E veremos Jesus ao nosso lado, estendendo-nos a mão.
III.
JESUS TEVE especiais manifestações de afeto para com Pedro; no
entanto, nos momentos dramáticos da Paixão, quando Jesus mais
precisava dele, quando estava só e abandonado, Pedro negou-o.
Depois da Ressurreição, porém, numa ocasião em que Pedro e os outros
Apóstolos tinham voltado ao antigo ofício de pescadores e se achavam
em plena faina, Jesus foi procurá-lo especialmente a ele, e
manifestou-se através de uma segunda pesca milagrosa, que lhe
evocaria aquela outra após a qual o Mestre o convidara
definitivamente a segui-lo e lhe prometera que seria pescador de
homens.
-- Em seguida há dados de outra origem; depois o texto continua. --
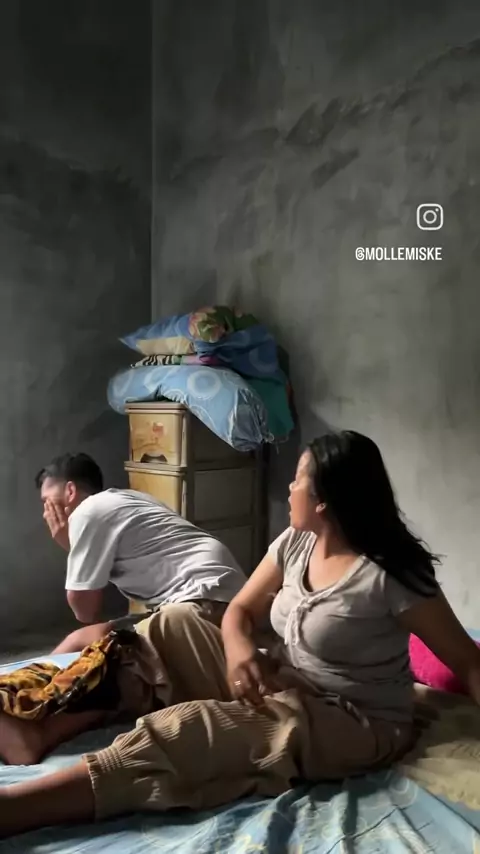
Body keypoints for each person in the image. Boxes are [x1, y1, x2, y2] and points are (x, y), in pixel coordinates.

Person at [1, 430, 480, 840]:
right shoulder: (298, 541)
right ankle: (43, 719)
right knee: (172, 624)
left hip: (353, 721)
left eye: (298, 479)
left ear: (324, 500)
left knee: (192, 727)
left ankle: (19, 807)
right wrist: (239, 649)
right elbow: (241, 610)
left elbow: (467, 661)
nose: (289, 487)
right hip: (289, 678)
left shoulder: (390, 576)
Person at [36, 453, 246, 653]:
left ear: (70, 491)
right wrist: (72, 544)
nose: (46, 513)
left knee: (80, 645)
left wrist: (67, 541)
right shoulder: (130, 498)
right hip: (227, 597)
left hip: (200, 600)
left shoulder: (86, 512)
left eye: (47, 501)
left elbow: (84, 609)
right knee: (86, 638)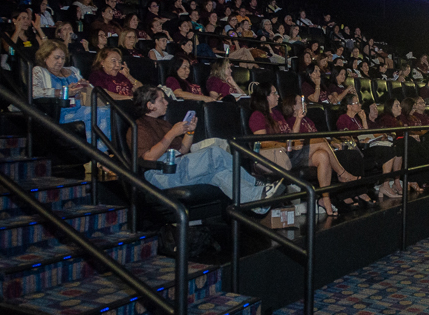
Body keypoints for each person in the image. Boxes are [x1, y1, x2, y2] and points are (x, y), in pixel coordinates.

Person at [130, 87, 281, 209]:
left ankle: (259, 201)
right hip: (161, 172)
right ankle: (257, 183)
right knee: (214, 152)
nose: (166, 102)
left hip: (179, 166)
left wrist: (190, 132)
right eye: (161, 100)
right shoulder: (138, 127)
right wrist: (172, 133)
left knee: (220, 174)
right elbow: (149, 158)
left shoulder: (164, 124)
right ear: (150, 105)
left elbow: (183, 150)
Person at [248, 83, 356, 217]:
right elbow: (263, 143)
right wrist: (286, 144)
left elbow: (291, 135)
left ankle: (325, 200)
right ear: (265, 97)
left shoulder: (277, 113)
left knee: (322, 155)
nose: (278, 96)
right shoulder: (257, 116)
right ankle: (342, 173)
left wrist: (298, 119)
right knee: (320, 141)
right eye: (274, 93)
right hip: (277, 156)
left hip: (290, 152)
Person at [31, 40, 111, 149]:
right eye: (56, 57)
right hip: (61, 112)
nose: (60, 61)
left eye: (63, 58)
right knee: (94, 113)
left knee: (106, 109)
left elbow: (88, 90)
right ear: (45, 57)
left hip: (80, 106)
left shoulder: (73, 70)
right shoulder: (39, 71)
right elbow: (35, 92)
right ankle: (97, 152)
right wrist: (63, 92)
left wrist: (83, 86)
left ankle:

Agora, Jesus espera os discípulos nas margens do lago e,
servindo-se de coisas materiais – uns peixes, umas brasas… –,
sublinha diante deles o realismo da sua presença e reata ao mesmo
tempo o tom familiar que imprimia ao seu convívio com os discípulos.
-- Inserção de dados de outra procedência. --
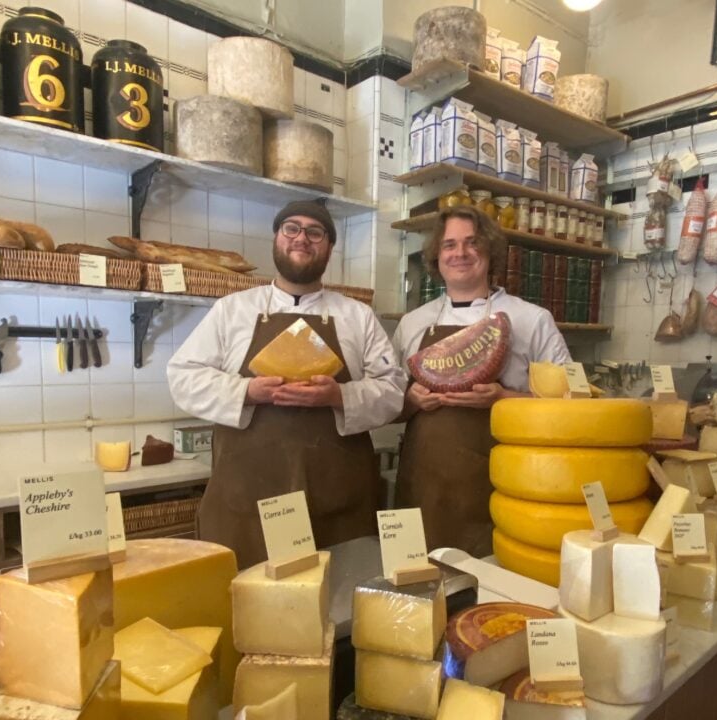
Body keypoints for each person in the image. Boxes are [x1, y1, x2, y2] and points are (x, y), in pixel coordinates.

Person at [167, 200, 406, 569]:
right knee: (249, 609)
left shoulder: (357, 316)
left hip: (337, 502)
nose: (302, 239)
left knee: (335, 605)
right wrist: (247, 391)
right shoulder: (233, 310)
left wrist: (339, 395)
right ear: (277, 238)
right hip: (247, 503)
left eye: (315, 232)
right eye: (291, 228)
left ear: (329, 246)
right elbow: (182, 375)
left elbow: (392, 391)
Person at [392, 205, 571, 557]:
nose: (460, 253)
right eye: (449, 245)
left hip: (502, 486)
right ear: (436, 257)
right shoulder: (413, 323)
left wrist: (503, 398)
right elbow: (386, 406)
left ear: (490, 251)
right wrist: (412, 402)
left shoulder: (532, 319)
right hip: (424, 485)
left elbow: (571, 402)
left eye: (472, 243)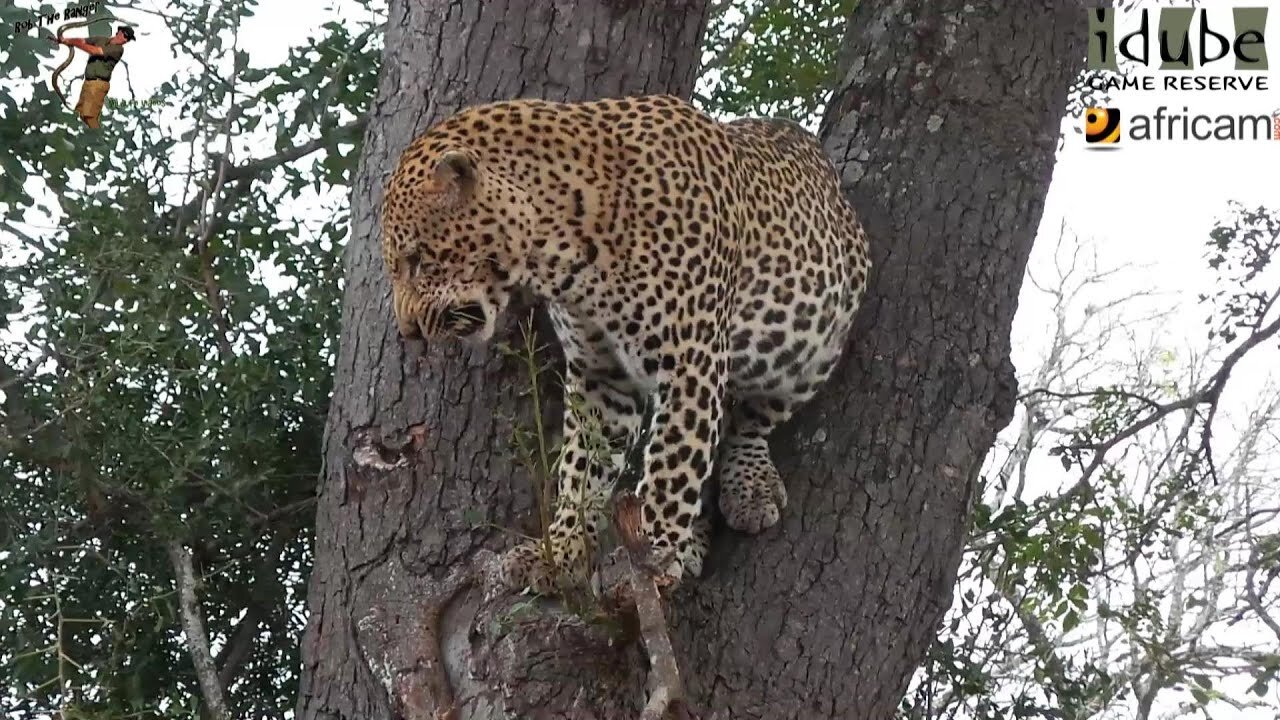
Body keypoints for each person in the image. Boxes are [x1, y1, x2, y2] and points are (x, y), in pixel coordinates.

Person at [56, 25, 135, 128]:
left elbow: (95, 51)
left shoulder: (118, 50)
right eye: (125, 35)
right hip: (88, 82)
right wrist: (65, 40)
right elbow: (83, 40)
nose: (125, 40)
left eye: (128, 39)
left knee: (89, 117)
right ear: (119, 32)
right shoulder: (101, 39)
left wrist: (72, 42)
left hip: (99, 84)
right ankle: (84, 139)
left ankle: (97, 139)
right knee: (79, 114)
Quando acabaram de comer, Jesus disse a Simão Pedro: Simão, filho de
João, amas-me mais do que estes?…
Depois anunciou-lhe: Em verdade te digo: Quando eras jovem, tu te
cingias e ias aonde querias; quando fores velho, estenderás as mãos
e outro te cingirá e te levará aonde não queres ir.
Quando São João escreveu o seu Evangelho, esta profecia já se tinha
cumprido; é por isso que o Evangelista acrescenta: Jesus disse isto
para indicar com que morte Pedro havia de glorificar a Deus. Depois
o Senhor recordou a Pedro aquelas palavras memoráveis que um dia,
anos atrás, nas margens daquele mesmo lago, tinham mudado para
sempre a vida de Simão: Segue-me.
Uma
piedosa tradição conta que, durante a cruenta perseguição de Nero,
Pedro saía de Roma, a instâncias da própria comunidade cristã, em
busca de um lugar mais seguro. Junto às portas da cidade, cruzou-se
com Jesus que carregava a Cruz. E quando Pedro lhe perguntou:
“Aonde vais, Senhor?” (Quo vadis, Domine?), ouviu a resposta do
Mestre: “Vou a Roma para deixar-me crucificar novamente”.
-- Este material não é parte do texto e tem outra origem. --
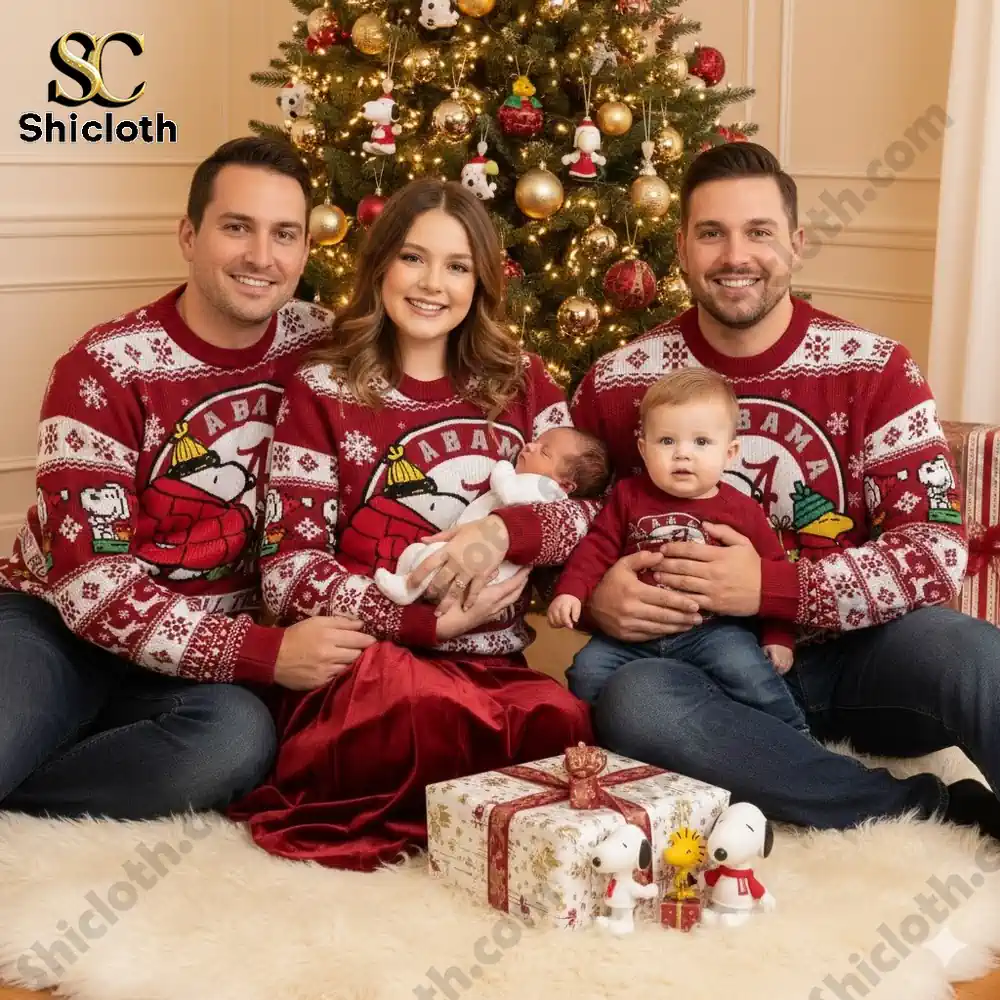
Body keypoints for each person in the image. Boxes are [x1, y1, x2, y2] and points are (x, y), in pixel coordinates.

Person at [415, 142, 1000, 841]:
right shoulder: (620, 380)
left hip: (856, 662)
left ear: (796, 244)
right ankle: (919, 808)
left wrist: (774, 590)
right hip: (693, 672)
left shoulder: (876, 369)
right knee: (633, 704)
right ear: (682, 249)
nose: (736, 255)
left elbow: (935, 550)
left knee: (971, 652)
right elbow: (569, 518)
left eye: (759, 231)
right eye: (712, 233)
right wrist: (596, 600)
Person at [0, 137, 377, 821]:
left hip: (191, 666)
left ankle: (33, 778)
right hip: (56, 628)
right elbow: (91, 586)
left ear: (304, 251)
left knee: (234, 742)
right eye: (237, 227)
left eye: (284, 234)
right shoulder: (106, 369)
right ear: (189, 236)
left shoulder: (326, 350)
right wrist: (269, 653)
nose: (261, 256)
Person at [226, 178, 593, 871]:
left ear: (480, 283)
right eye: (413, 258)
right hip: (372, 662)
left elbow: (588, 514)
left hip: (491, 666)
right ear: (381, 264)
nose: (432, 285)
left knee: (563, 720)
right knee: (415, 704)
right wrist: (422, 623)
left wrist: (504, 533)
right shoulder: (322, 388)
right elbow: (288, 571)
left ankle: (473, 817)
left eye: (457, 266)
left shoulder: (522, 381)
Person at [549, 368, 808, 737]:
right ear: (643, 448)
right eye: (667, 441)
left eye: (701, 442)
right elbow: (596, 547)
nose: (683, 454)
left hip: (712, 630)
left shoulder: (742, 510)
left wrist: (778, 637)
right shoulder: (628, 496)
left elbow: (771, 575)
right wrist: (571, 591)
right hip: (632, 633)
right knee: (586, 670)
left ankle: (796, 735)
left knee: (748, 671)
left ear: (729, 453)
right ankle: (595, 747)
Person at [375, 424, 609, 604]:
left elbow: (508, 491)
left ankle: (407, 590)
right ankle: (404, 581)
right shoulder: (541, 485)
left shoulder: (545, 489)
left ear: (566, 485)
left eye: (544, 452)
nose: (530, 446)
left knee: (433, 557)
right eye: (536, 442)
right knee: (417, 552)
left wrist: (503, 467)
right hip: (472, 556)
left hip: (482, 568)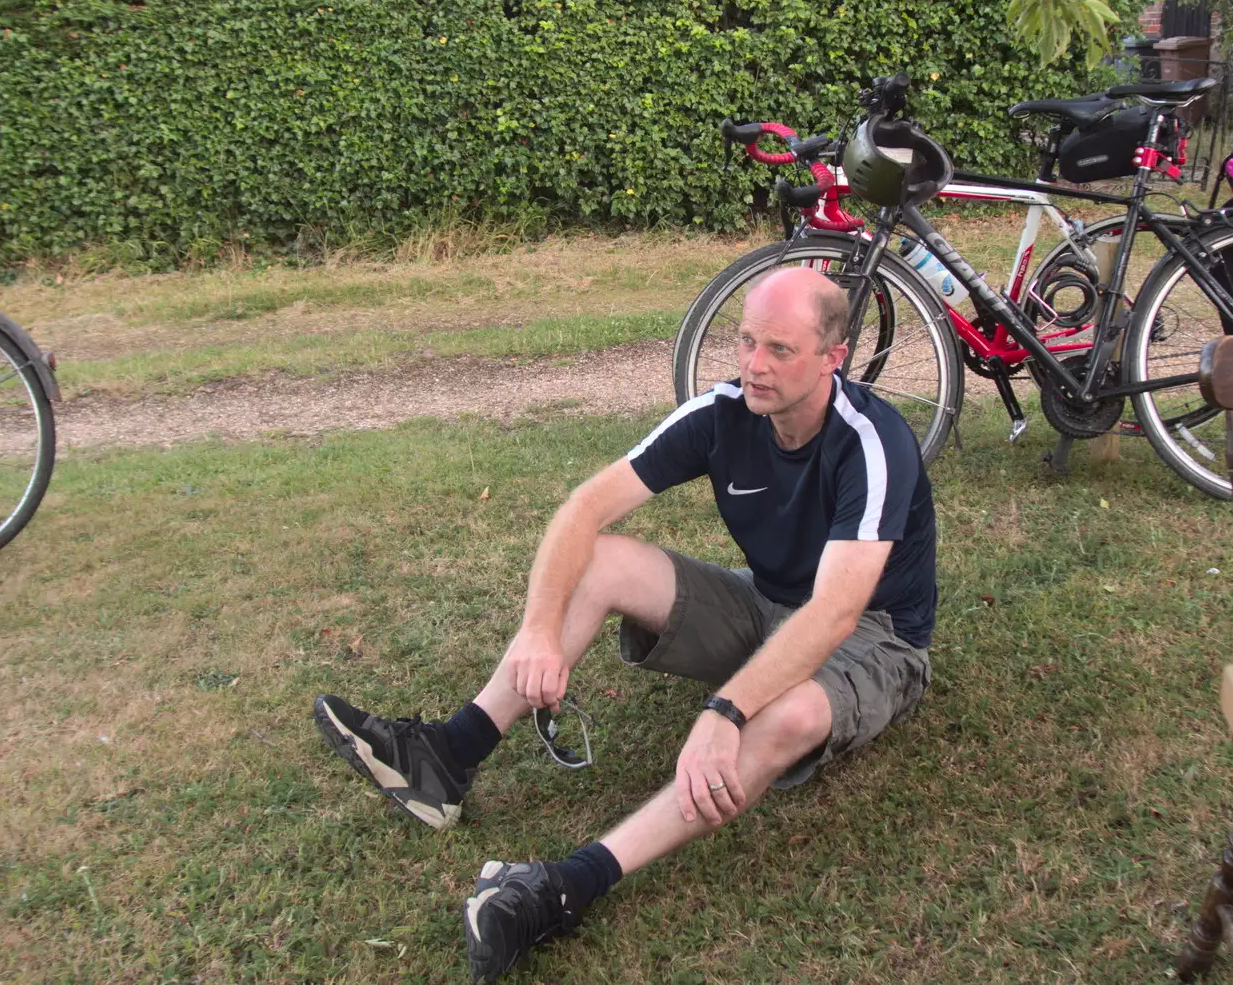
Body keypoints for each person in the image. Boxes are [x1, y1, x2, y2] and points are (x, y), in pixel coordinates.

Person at [313, 266, 938, 983]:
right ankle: (449, 757)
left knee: (787, 715)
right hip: (767, 602)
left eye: (780, 350)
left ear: (835, 355)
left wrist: (727, 710)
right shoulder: (723, 413)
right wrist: (538, 629)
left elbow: (835, 612)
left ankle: (566, 885)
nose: (754, 366)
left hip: (875, 639)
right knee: (602, 560)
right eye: (745, 342)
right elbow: (585, 508)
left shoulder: (872, 440)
Pedro entendeu a lição e voltou para a cidade, onde o esperava a sua
cruz.
Esta
lenda parece um último eco daquele protesto de Pedro contra a cruz,
quando o Senhor anunciou pela primeira vez a sua paixão.
Pedro morreu pouco tempo depois. Um historiador antigo refere que o
Apóstolo pediu para ser crucificado de cabeça para baixo, por
sentir-se indigno de morrer como o seu Mestre, de cabeça para o
alto. O martírio do Príncipe dos Apóstolos é recordado por São
Clemente, seu sucessor no governo da Igreja romana.
Pelo menos desde o século III, a Igreja comemora neste dia, 29 de
junho, o martírio de São Pedro e São Paulo,
o dies natalis, o dia em que aqueles que foram as duas
colunas da Igreja viram novamente a Face do seu Senhor e Mestre.
Apesar das suas fraquezas, Pedro foi fiel a Cristo, até dar a vida
por Ele. Isto é o que lhe pedimos ao terminarmos esta meditação:
fidelidade, apesar das contrariedades e de tudo o que nos seja
adverso. Pedimos-lhe fortaleza na fé, como o próprio Pedro pedia aos
primeiros cristãos da sua geração: que saibamos resistir fortes in
fide.
“Que podemos pedir a Pedro para nosso proveito, que podemos
oferecer em sua honra senão esta fé, na qual têm as suas origens a
nossa saúde espiritual e a nossa promessa, por ele exigida, de
sermos fortes na fé?”
Esta
fortaleza é a que pedimos também à nossa Mãe Santa Maria, para
sabermos conservar a nossa fé sem ambigüidades, com serena firmeza,
seja qual for o ambiente em que tenhamos de viver.